There was a small grocery store, part of a chain of small grocers found throughout Paris, and also some refreshingly Parisian sidewalk cafes, complete with blankies to keep you warm while enjoying the last of the autumn sun and some red wine. Internationally modern, yet still Parisian:

But then there was the garage entrance …

Exterior venetian blinds, made of steel:

Every self respecting green building these days has to have a green wall. In this case, the school was in day-glo lime green, with an apartment tower above it clad in oversize popsicle sticks. This tower is frequently used in publicity photos, but I cannot be sure why. I do note that in all my photos, I never took a picture of this tower by itself.

Part of the school was also clad in fabric pouches supporting plants:

I could hear children shouting and playing, but they were mostly invisible. I see more and more school yards being fenced off, then the fences being made opaque, to the point where children can only be heard and not seen:

The wood-clad tower above is a student residence. Recall that Portland and other places put in student housing early on in major projects, because students are “takers” rather than “choosers” of housing, it distributes the funding of social housing amongst more providers, and students come and go at all hours of day greatly enlivening the environs. To see that for yourself, head up to the Carling OTrain station and watch the pedestrian traffic going to and from Envie student housing.

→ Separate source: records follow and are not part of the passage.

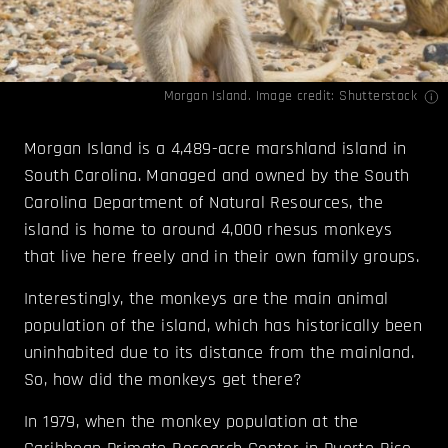
Morgan Island. Image credit: Shutterstock
Morgan Island is a 4,489-acre marshland island in
South Carolina. Managed and owned by the South
Carolina Department of Natural Resources, the
island is home to around 4,000 rhesus monkeys
that live here freely and in their own family groups.
Interestingly, the monkeys are the main animal
population of the island, which has historically been
uninhabited due to its distance from the mainland.
So, how did the monkeys get there?
In 1979, when the monkey population at the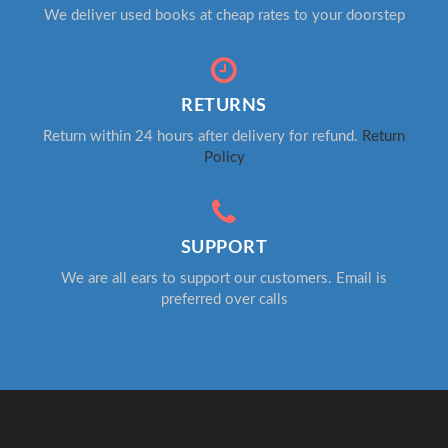
We deliver used books at cheap rates to your doorstep
RETURNS
Return within 24 hours after delivery for refund.
Return
Policy
SUPPORT
We are all ears to support our customers. Email is
preferred over calls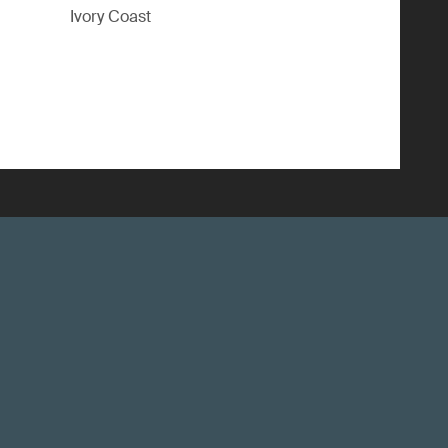
Ivory Coast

Somewhat exhausted, I went looking for the metro, as the Cardinet Station was closed for renovations and incorporation into a urban shopping mall. I ended up “crossing the tracks” and found myself relieved  to be back in traditional Paris:


So, does Clichy-Batignolles achieve its objectives? Let’s look at some facts and figures, next.

4 thoughts on “Clichy-Batignolles, Paris, the occupied zone, walk 2

  1. I’m enjoying your series – we lived in Paris last year but on the opposite corner – in the 13th – where similar rejuvenation and projects are occurring – although I explored most of the city over the 10 months we were there – I did not make it to this corner of the city and am enjoying your virtual tour and insights. (I was close on one walk from the Arc de Triomphe to Parc Monceau and to the edge of MLK parc, but I walked up to Montmartre that day instead of continuing on to MLK Park – there’s always somewhere else to go!) – I did a tour of the old court house through my french language school and heard all about how it was moving out to the new building after over 1000 yrs of being on Ile de la Cite. The tour guide was sad about it. So after that I was quite fascinated with the new court building. I have many photos of it from a distance (b/c it’s easily found on the skyline)…but never managed to find it at ground level. It was interesting to see your photos from close up.

  2. My impression of these fine photo essays is that there is a lot of architectural experimentation going on. It suggests that a lot of the projects are publicly funded, as private developers would likely not be willing to experiment quite that much. Is that so?
    Yes, being back in `traditional Paris` is certainly more satisfying. Are we introducing too much glass into buildings, not only as window material but even light structural applications.

  3. I appreciate you are taking us through a part of Paris that is usually not on one’s touristy tours. It is tempting to think what could be applied to LeBreton Flats and what couldn’t now the current situation has changed in Otawa. We will see if the NCC can look to Europe for lessons learned (Paris, Freiburg (Germany) and Stockholm’s Hammarby Sjöstad come to mind. I think LeBreton can become a showcase of existing new insights that work by looking over our borders.

    1. Yes, most urban megaprojects are global in design now. If trinity departs the illumination project here in ottawa i see no reason why the ncc or a new federal “independent” agency cannot complete the plan from here on, given the layout and most site scale planning is finished.